## [Document excerpt]
## Begin

19. Mr President, the Philippines is committed to resolving its disputes with China peacefully and in
accordance with international law. For over two decades, we diligently pursued that objective bilaterally,
regionally, and multilaterally. I will not here take this Tribunal through the Philippines’ painstaking and
exhaustive diplomatic efforts, which are set out in detail in our written pleadings. I will, however, mention a
few representative examples, if I may.
20. As far back as August 1995, after China seized and built structures on Mischief Reef – a low-tide
elevation located 126 nautical miles from the Philippine island of Palawan and more than 600 nautical
miles from the closest point on China’s Hainan Island – the Philippines sought to address China’s
violation of its maritime rights diplomatically. During those exchanges, the Philippines and China agreed
that the dispute should be resolved in accordance with UNCLOS. As the then Chinese Vice Minister for
Foreign Affairs, Mr Tang Jiaxuan, stated two years later during bilateral negotiations, China and the
Philippines should “approach the disputes on the basis of international law, including the United Nations
Convention on the Law of the Sea, particularly its provisions on the maritime regimes like the exclusive
economic zone.”
21. The mutual acceptance that the Philippines’ disputes with China must be resolved in accordance with
UNCLOS was also reflected in a Joint Communiquéissued in July 1998 upon completion of bilateral
discussions between my predecessor, Foreign Secretary Domingo Siazon, and China’s Foreign Minister
Tang Jiaxuan. The Communiqué recorded that, and I quote, “The two sides exchanged views on the
question of the South China Sea and reaffirmed their commitment that the relevant disputes shall be
settled peacefully in accordance with the established principles of international law, including the United
Nations Convention on the Law of the Sea.” (End of quote)

## End

## [Provided data]
## Begin

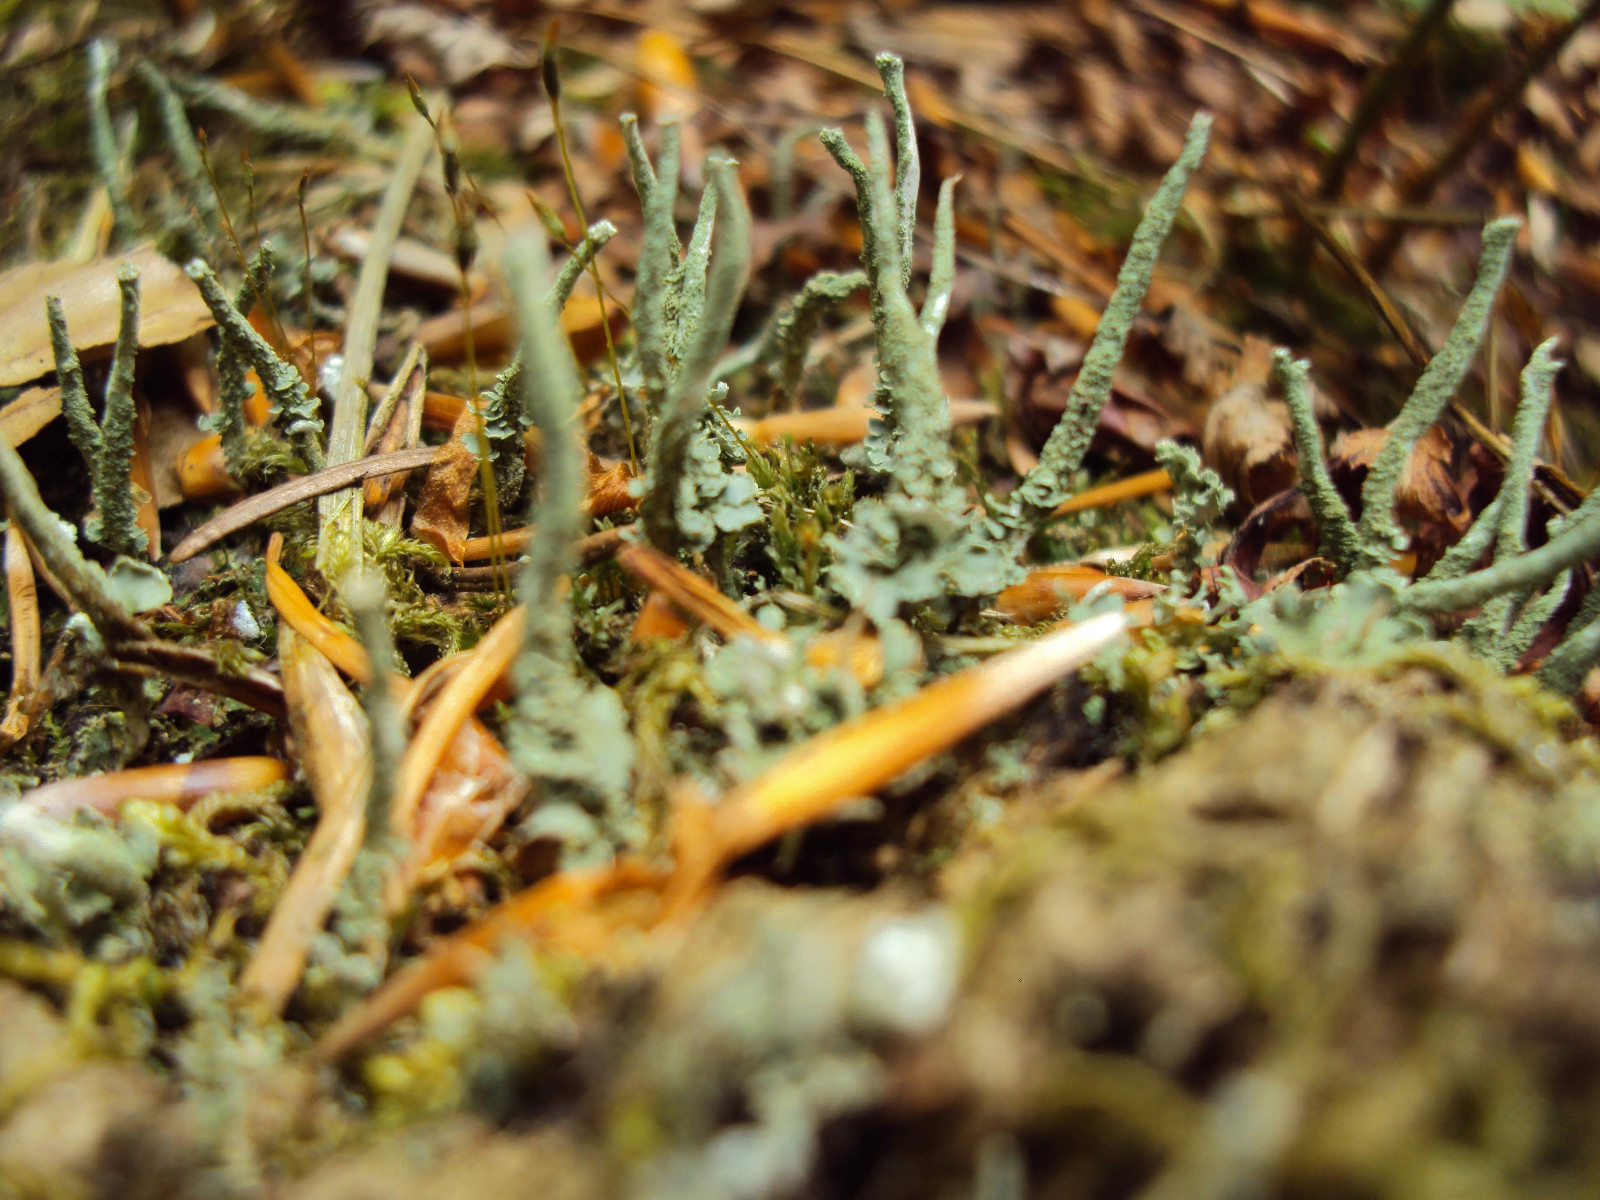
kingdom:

## End

## [Problem]
In the document excerpt above, how far is Mischief Reef from the Philippine island of Palawan?

## [Expected output]
126 nautical miles